── Data rows
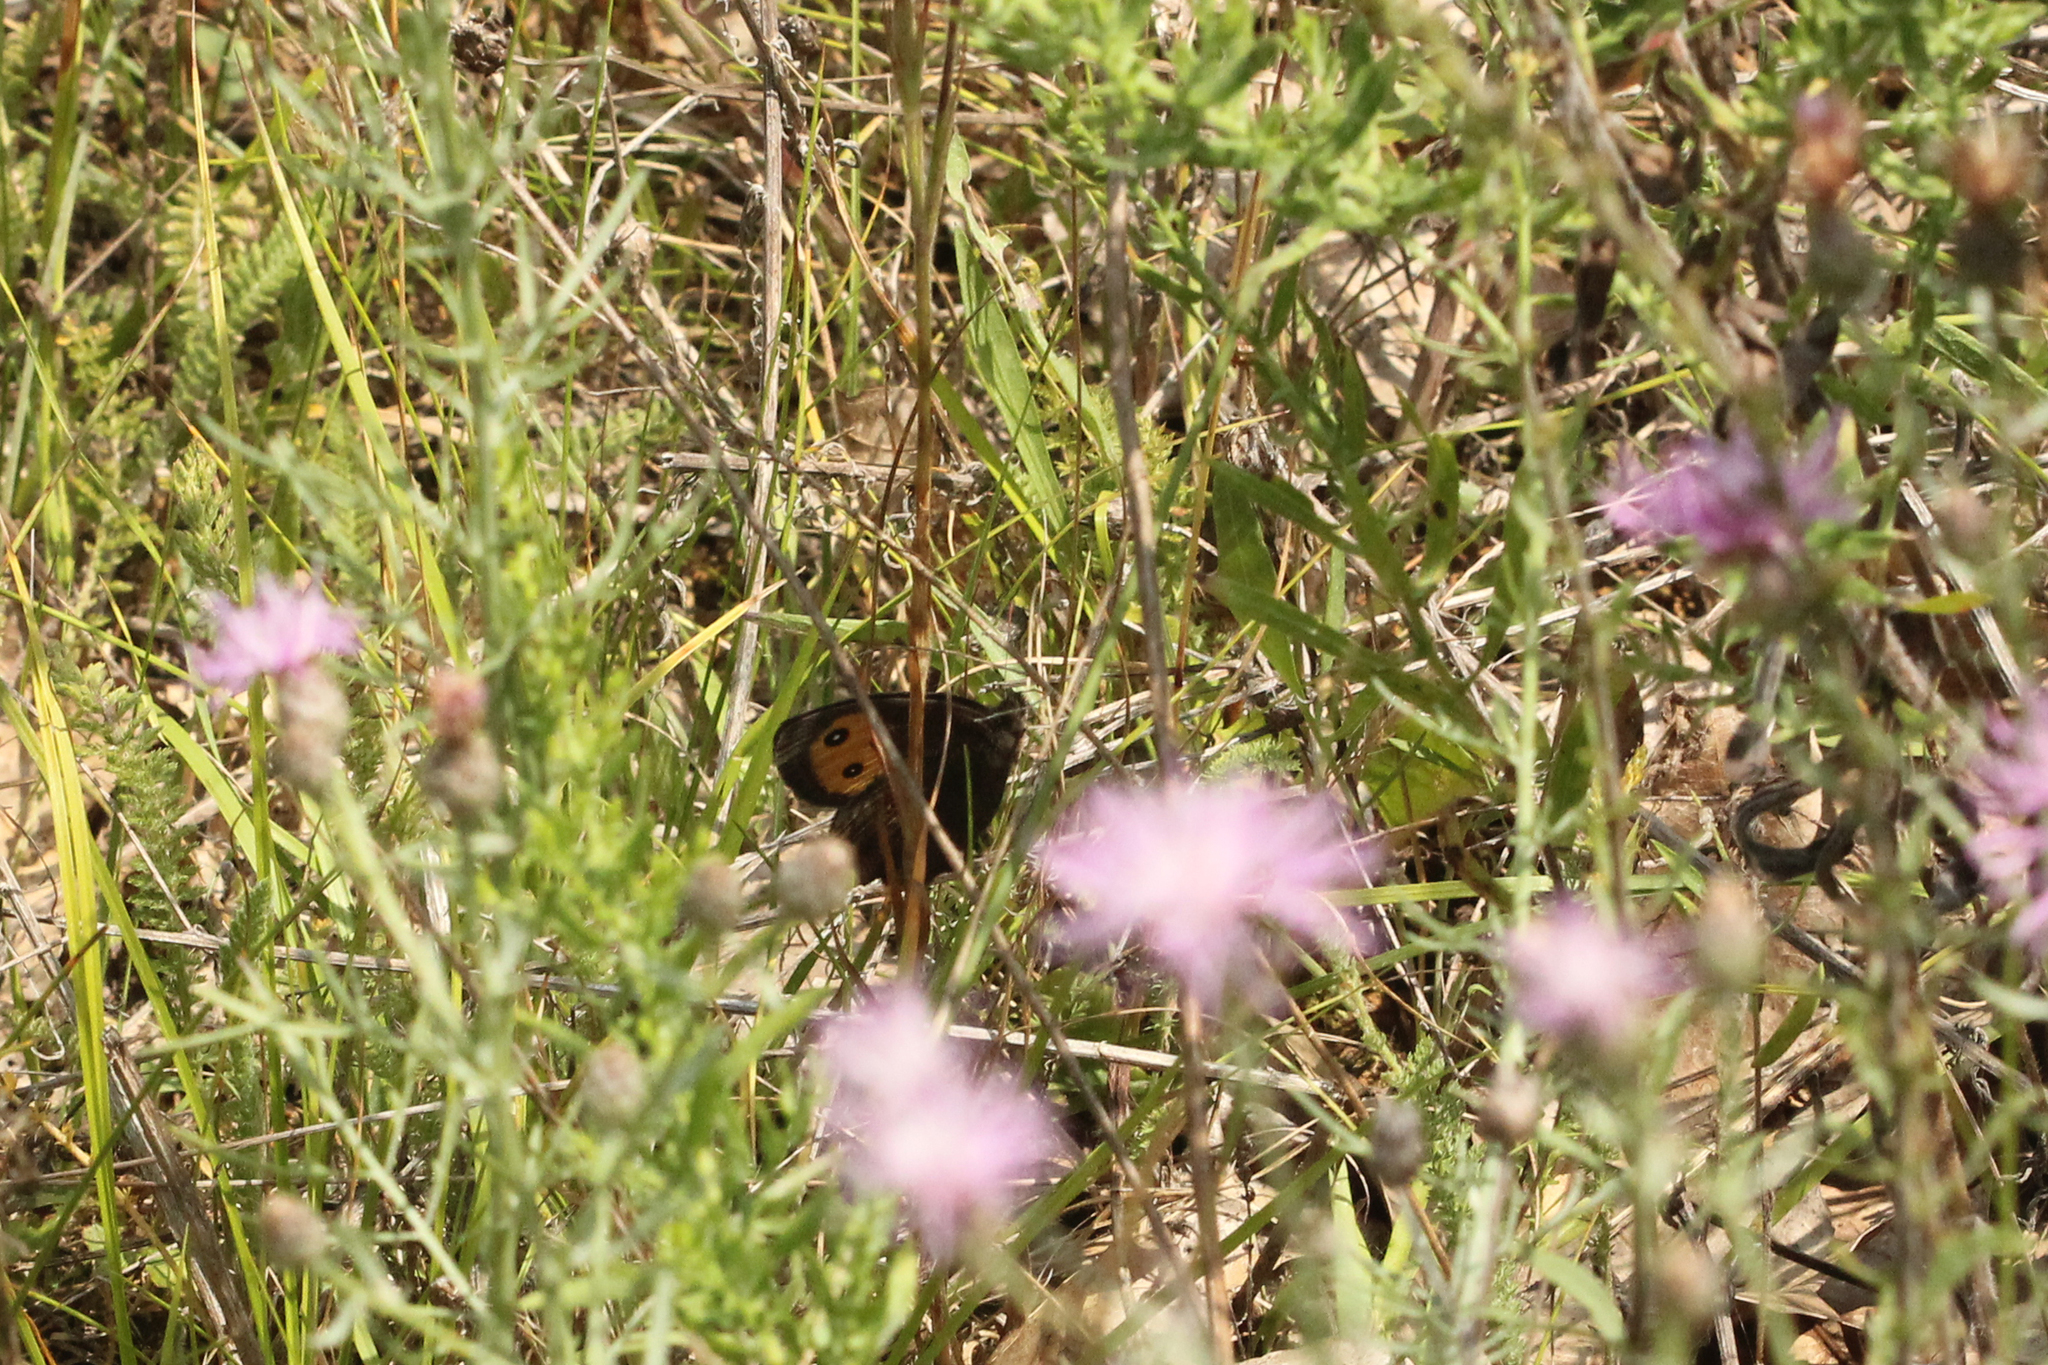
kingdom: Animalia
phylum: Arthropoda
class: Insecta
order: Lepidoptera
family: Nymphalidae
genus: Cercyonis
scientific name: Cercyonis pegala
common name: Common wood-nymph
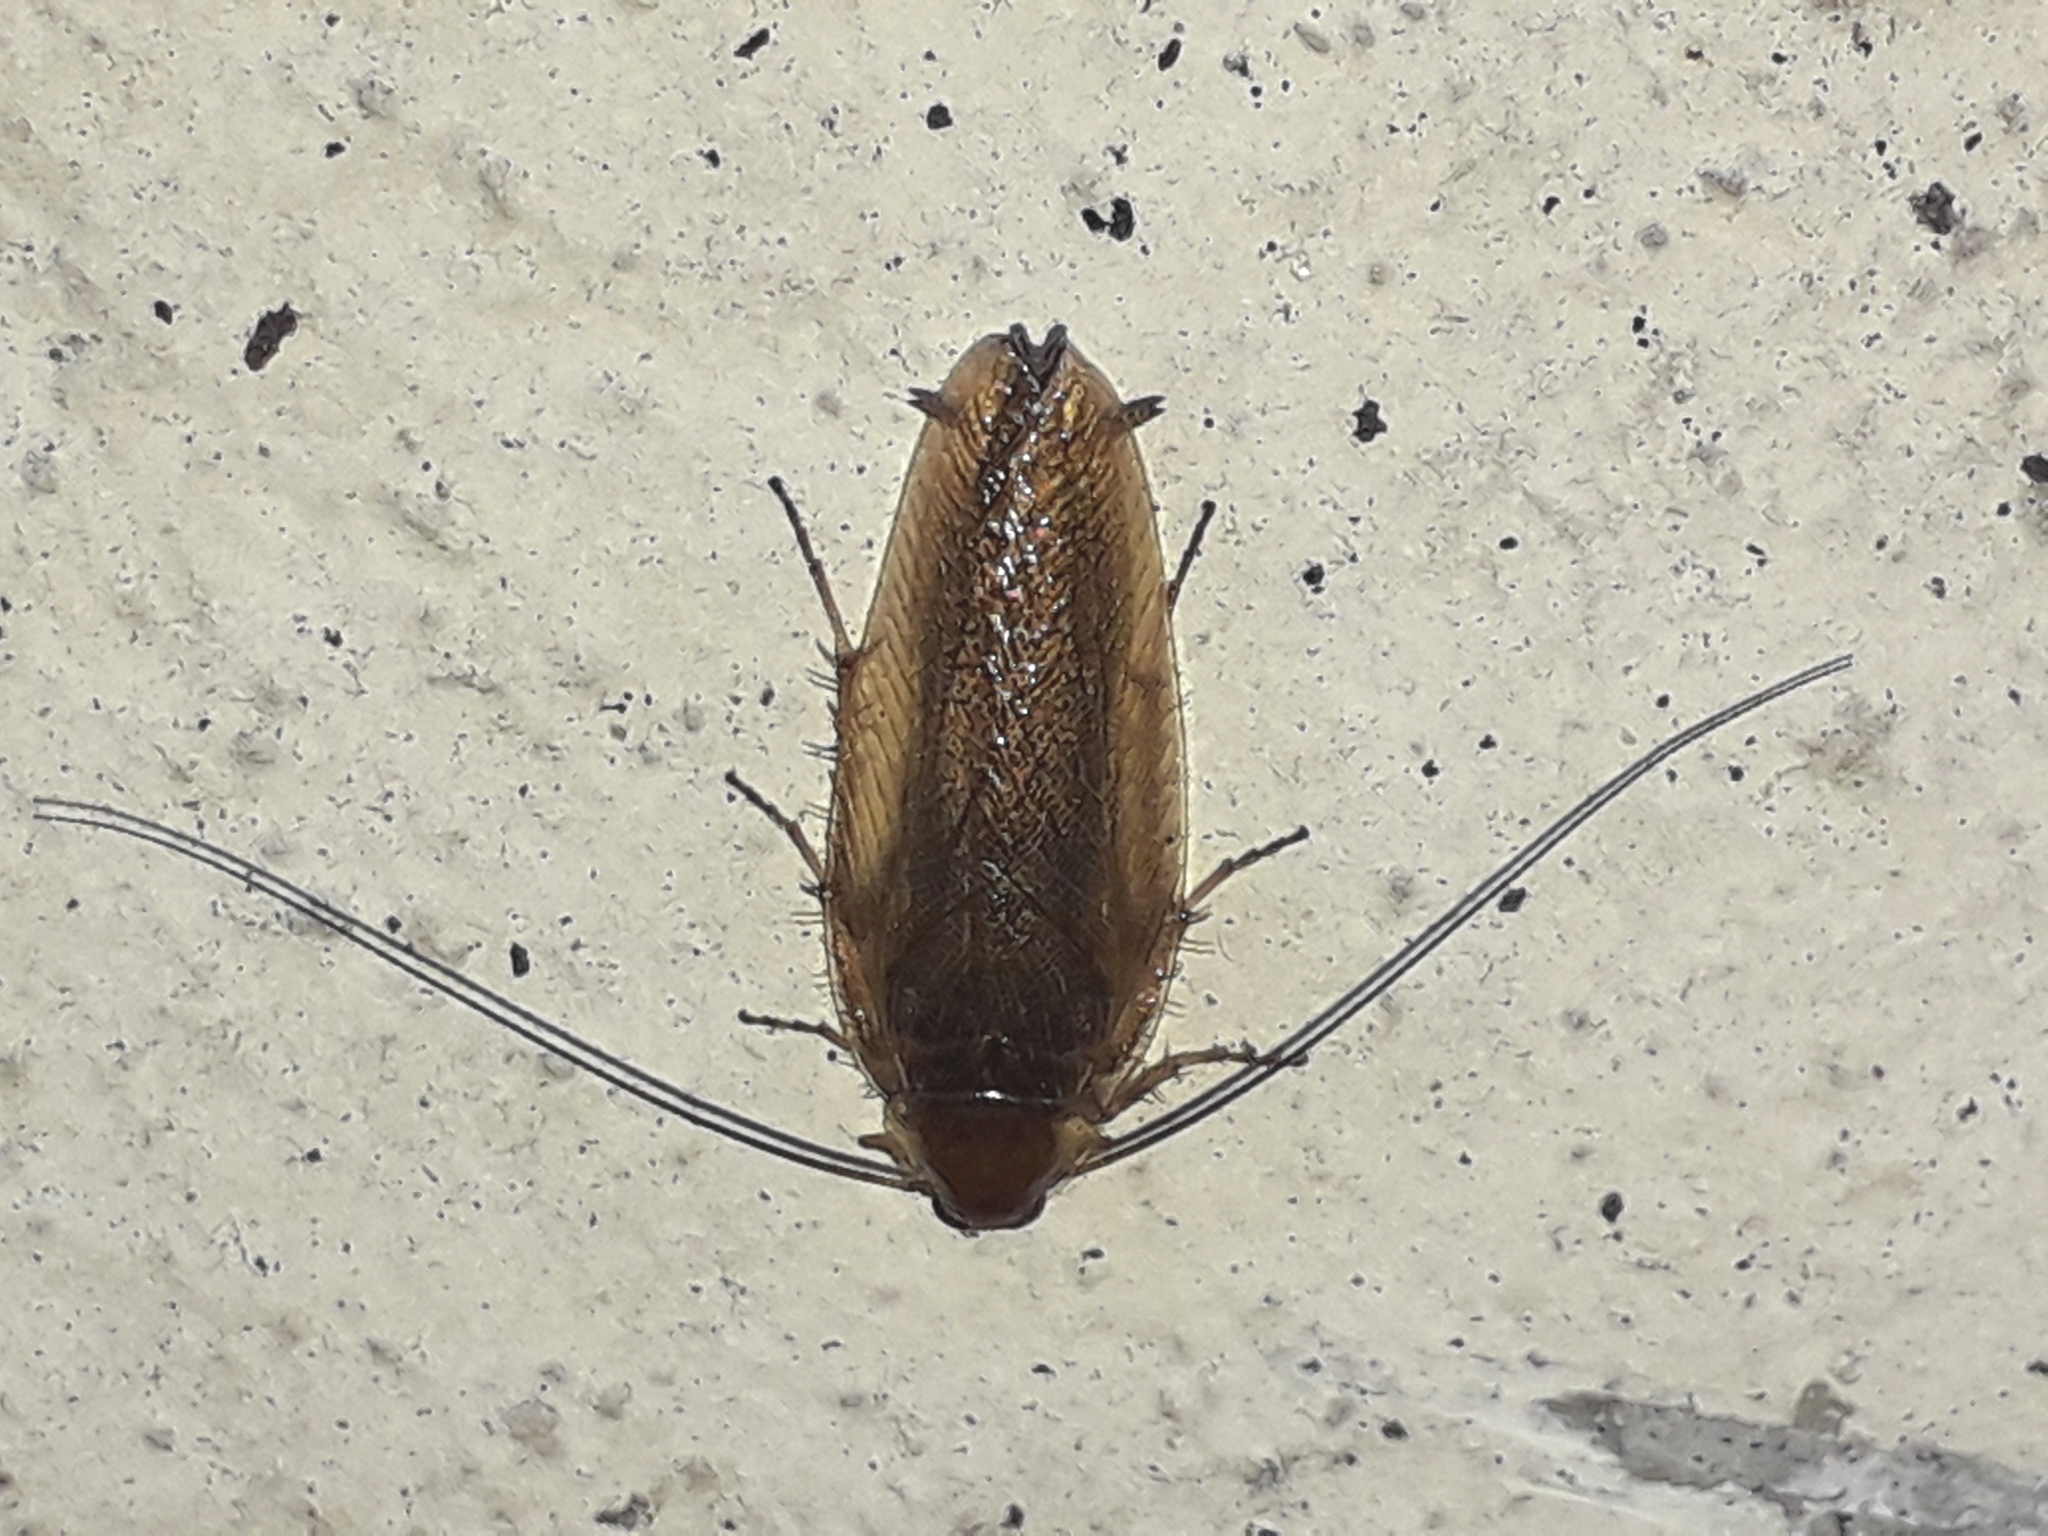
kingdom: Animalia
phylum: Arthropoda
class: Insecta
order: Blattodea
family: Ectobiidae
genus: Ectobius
────
Starting at the line that contains "genus: Cercyonis", repeat the listing word for word and stop after its last line; please leave the pictures out.

genus: Cercyonis
scientific name: Cercyonis pegala
common name: Common wood-nymph
kingdom: Animalia
phylum: Arthropoda
class: Insecta
order: Blattodea
family: Ectobiidae
genus: Ectobius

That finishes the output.